It takes a lot of hard work before the hard work starts…

Melbecks at sunset © Matthew Snelling

As the blanket bog restoration season gets underway, Matthew Snelling looks back at all the preparation we do before a single tool is lifted.

The start of the breeding bird season in April means the end of Yorkshire Peat Partnership’s field surveying and this year was not for the faint hearted. The beast from the east tested our restoration team with high winds, sub-zero temperatures and snow drifts that proved too much even for our plucky Fiat Pandas. Not to let this stop us though, our team managed to survey 6 sites, covering a total area of ~4,659 hectares and collected over 8,000 data points along the way. Not a bad effort.

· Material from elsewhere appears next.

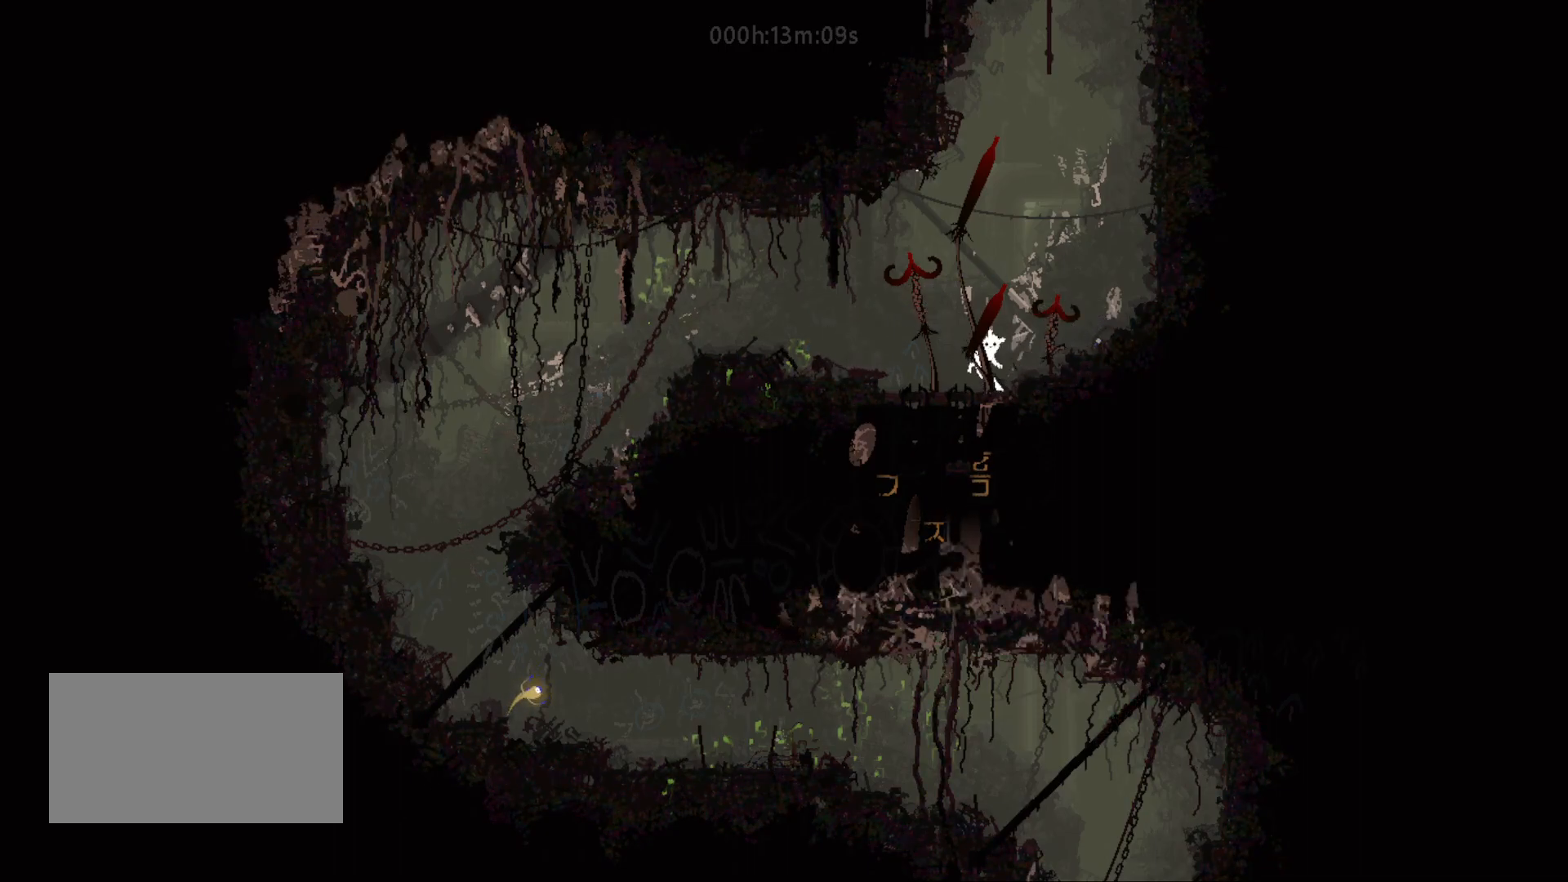
{"keys": ["grab", "right"], "mouse_move": "right", "events": [[50, "up", "up"], [100, "jump", "up"], [483, "grab", "down"]]}
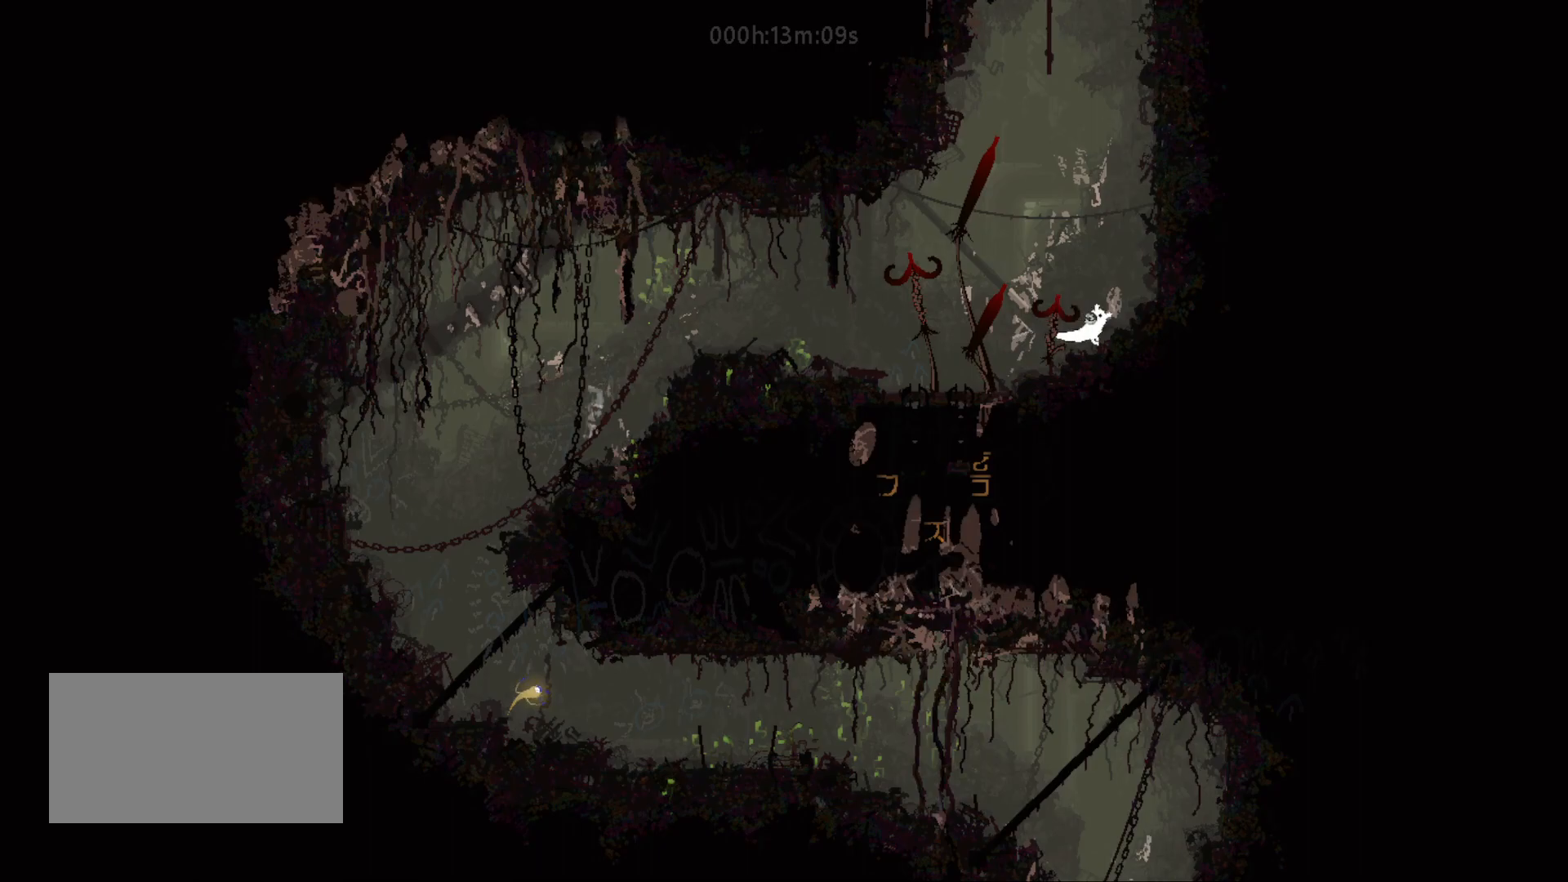
{"keys": ["jump", "right", "up"], "mouse_move": "up-right", "events": [[33, "right", "up"], [100, "grab", "up"], [350, "jump", "down"], [400, "up", "down"], [417, "right", "down"]]}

The field survey helps us to quantify the extent of drainage or erosion features that are damaging the bogs. However this is just the beginning of restoring peatlands to their former glory. What we do with this data next influences what happens on the ground this coming winter.

Post-survey mapping is the crucial step after a survey that turns this wealth of data into something tangible, which we use to understand the complex problems our uplands are facing. Showing this information on a map helps to illustrate the landscape scale of the challenge. We use open source QGIS for most of the mapping but when heavier processing is required, ArcMap is used. You can see some examples below:

Yorkshire’s boggy habitats can feel very distant during the long days in the office throughout the summer months. However, our post survey mapping moulds our restoration plans, which guide the work delivered on the ground. The mapping is worthwhile because it means we can squeeze the best value out of every pound we spend and this helps enrich Yorkshire’s landscapes for people and wildlife long into the future.